Template specialization of variable template and type deduction

0
votes
template <class C>
C fnc();

template <>
int fnc(){return 0;}

template <class C>
C var;

template <>
int var = 0; // compile error

int main()
{
}

There's a specialization of a fnc function declared without an explicit type indication (such as int fnc<int>()), so the type of template argument is deduced from the function return type, but that thing does not work for variable templates (it leads to compiler error). Is this a correct behavior or a bug in all compilers a have tested (clang, gcc)?

1
c++templatestemplate-meta-programmingtemplate-specialization
Does this answer your question? C++14 warning: too many template headers for variable (should be 0)Algirdas Preidžius
Next time, please do a search on the "error" to see if the question wasn't asked before, before asking (or at the very least - include it in the question).
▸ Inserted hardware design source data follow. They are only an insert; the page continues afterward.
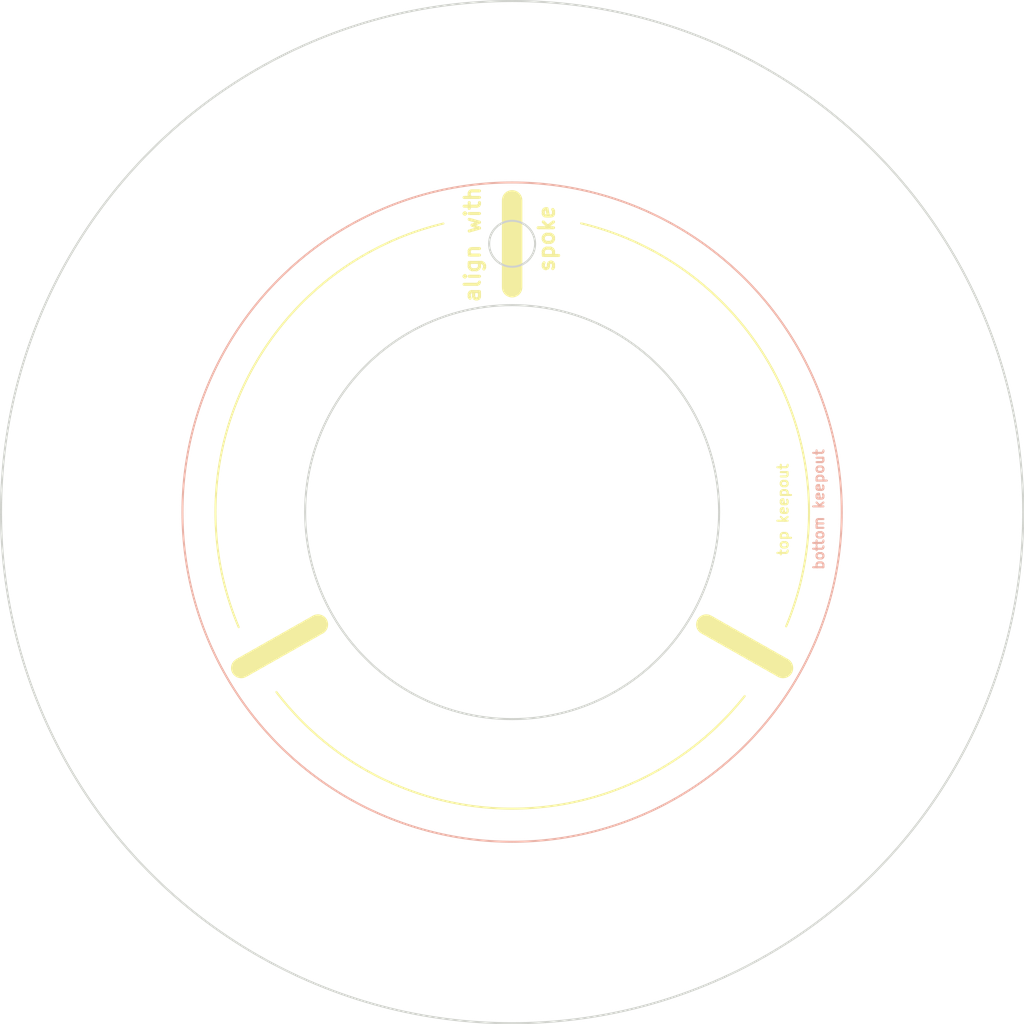
<source format=kicad_pcb>
(kicad_pcb (version 3) (host pcbnew "(2014-06-29 BZR 4957)-product")

  (general
    (links 0)
    (no_connects 0)
    (area 99.899999 44.899999 200.100001 145.100001)
    (thickness 1.6)
    (drawings 13)
    (tracks 0)
    (zones 0)
    (modules 0)
    (nets 1)
  )

  (page A4)
  (title_block
    (title IKEA-Samtid_LED-disk)
    (date "08 Jul 2014")
    (rev 0.10.a)
    (company "2014 - blog.spitzenpfeil.org")
  )

  (layers
    (15 F.Cu signal)
    (0 B.Cu signal)
    (18 B.Paste user)
    (19 F.Paste user)
    (20 B.SilkS user)
    (21 F.SilkS user)
    (22 B.Mask user)
    (23 F.Mask user)
    (26 Eco1.User user)
    (28 Edge.Cuts user)
  )

  (setup
    (last_trace_width 0.254)
    (trace_clearance 0.254)
    (zone_clearance 0.508)
    (zone_45_only no)
    (trace_min 0.254)
    (segment_width 0.2)
    (edge_width 0.2)
    (via_size 0.889)
    (via_drill 0.635)
    (via_min_size 0.889)
    (via_min_drill 0.508)
    (uvia_size 0.508)
    (uvia_drill 0.127)
    (uvias_allowed no)
    (uvia_min_size 0.508)
    (uvia_min_drill 0.127)
    (pcb_text_width 0.2)
    (pcb_text_size 1 1)
    (mod_edge_width 0.2)
    (mod_text_size 1 1)
    (mod_text_width 0.2)
    (pad_size 1.8 3.4)
    (pad_drill 0.6)
    (pad_to_mask_clearance 0)
    (aux_axis_origin 0 0)
    (visible_elements FFFFFF7F)
    (pcbplotparams
      (layerselection 352092161)
      (usegerberextensions true)
      (excludeedgelayer true)
      (linewidth 0.100000)
      (plotframeref false)
      (viasonmask false)
      (mode 1)
      (useauxorigin false)
      (hpglpennumber 1)
      (hpglpenspeed 20)
      (hpglpendiameter 15)
      (hpglpenoverlay 2)
      (psnegative false)
      (psa4output false)
      (plotreference true)
      (plotvalue true)
      (plotinvisibletext false)
      (padsonsilk false)
      (subtractmaskfromsilk true)
      (outputformat 1)
      (mirror false)
      (drillshape 0)
      (scaleselection 1)
      (outputdirectory gerber_files/))
  )

  (net 0 "")

  (net_class Default "This is the default net class."
    (clearance 0.254)
    (trace_width 0.254)
    (via_dia 0.889)
    (via_drill 0.635)
    (uvia_dia 0.508)
    (uvia_drill 0.127)
  )

  (gr_arc (start 150 95) (end 123.25 106.25) (angle 99.41721335) (layer F.SilkS) (width 0.2))
  (gr_arc (start 150 95) (end 172.75 113) (angle 104.2890517) (layer F.SilkS) (width 0.2))
  (gr_arc (start 150 95) (end 156.75 66.75) (angle 99.18167573) (layer F.SilkS) (width 0.2))
  (gr_circle (center 150 95) (end 200 95) (layer Edge.Cuts) (width 0.2))
  (gr_circle (center 150 68.75) (end 152.25 68.75) (layer Edge.Cuts) (width 0.2))
  (gr_line (start 150 73) (end 150 64.5) (angle 90) (layer F.SilkS) (width 2) (tstamp 53BBEF5A))
  (gr_text "align with \n\n\nspoke" (at 149.75 68.249999 90) (layer F.SilkS)
    (effects (font (size 1.5 1.5) (thickness 0.3)))
  )
  (gr_text "top keepout" (at 176.499998 94.75 90) (layer F.SilkS)
    (effects (font (size 1 1) (thickness 0.2)))
  )
  (gr_text "bottom keepout" (at 180.000002 94.750002 90) (layer B.SilkS) (tstamp 53BBEDCC)
    (effects (font (size 1 1) (thickness 0.2)))
  )
  (gr_line (start 131 106) (end 123.5 110.25) (layer F.SilkS) (width 2))
  (gr_line (start 169 106) (end 176.5 110.25) (layer F.SilkS) (width 2))
  (gr_circle (center 150 95) (end 182.25 95) (layer B.SilkS) (width 0.2))
  (gr_circle (center 150 95) (end 170.25 95) (layer Edge.Cuts) (width 0.2))

)

</source>
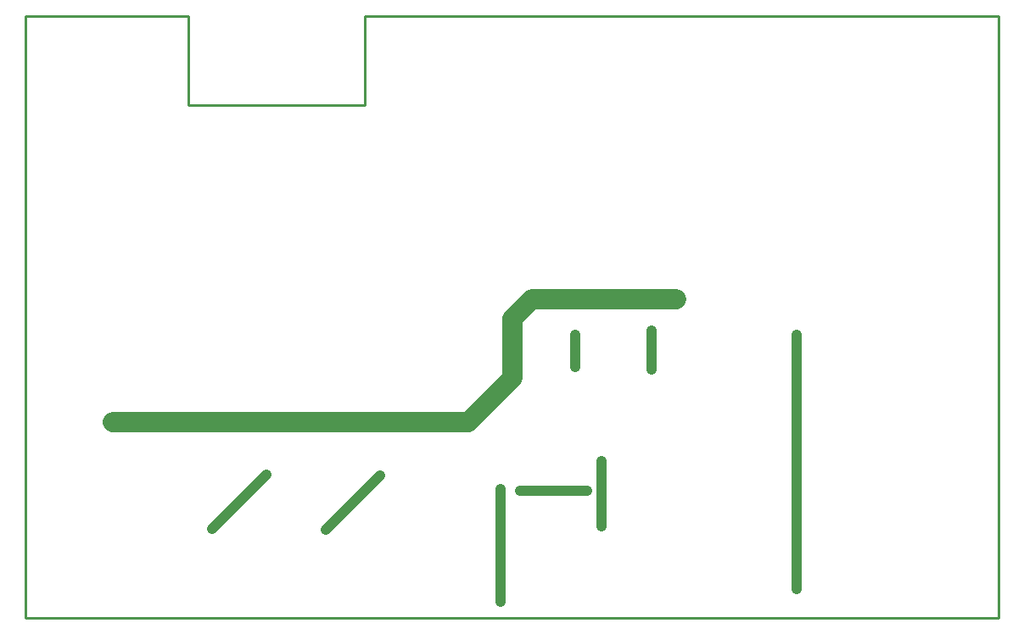
<source format=gko>
G04*
G04 #@! TF.GenerationSoftware,Altium Limited,Altium Designer,21.2.1 (34)*
G04*
G04 Layer_Color=16711935*
%FSTAX24Y24*%
%MOIN*%
G70*
G04*
G04 #@! TF.SameCoordinates,9334BE2B-5F1B-4A57-B983-AC11F37A1BB9*
G04*
G04*
G04 #@! TF.FilePolarity,Positive*
G04*
G01*
G75*
%ADD14C,0.0100*%
%ADD73C,0.0394*%
%ADD100C,0.0787*%
D14*
X05073Y04273D02*
Y04386D01*
X02582D02*
X05073D01*
X0125D02*
X01889D01*
X02582D02*
X02583Y04385D01*
X01889Y04036D02*
Y04386D01*
Y04036D02*
X02583D01*
Y04385D01*
X05073Y04273D02*
X05073Y02022D01*
X0125D02*
X05073D01*
X0125Y04385D02*
X0125Y020228D01*
D73*
X04279Y02134D02*
Y03135D01*
X02429Y02369D02*
X02642Y02582D01*
X01984Y0237D02*
X02197Y02583D01*
X03116Y02083D02*
Y02527D01*
X03194Y02521D02*
X03457D01*
X03511Y02382D02*
Y02638D01*
X03708Y02997D02*
Y0315D01*
X03409Y03009D02*
Y03133D01*
D100*
X03239Y03274D02*
X03807D01*
X03163Y02964D02*
Y03198D01*
X03239Y03274D01*
X01593Y02791D02*
X0299D01*
X03163Y02964D01*
M02*

</source>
Note: this is not, technically, an error.Algirdas Preidžius
This is not duplicate, because I have interested about conceptual differences between function and variable declarationsuser3514538
"This is not duplicate, because I have interested about conceptual differences between function and variable declarations" 1) Your question mentions nothing about this. Hence, it is still a duplicate, to a question, as is. 2) The main difference is obvious: one is a function, while other is a variable.Algirdas Preidžius
@user3514538 According to the answer of the linked post, it can be deduced from the function argument type, it seems the function template specialization shouldn't work either, it has no arguments. Even I'm not sure why gcc and clang accept it...songyuanyao

1 Answers

1
votes

Template arguments can only be omitted in explicit specialization of function templates. Since you have a template variable, you have to add the <int> part:

template <>
int var<int> = 0;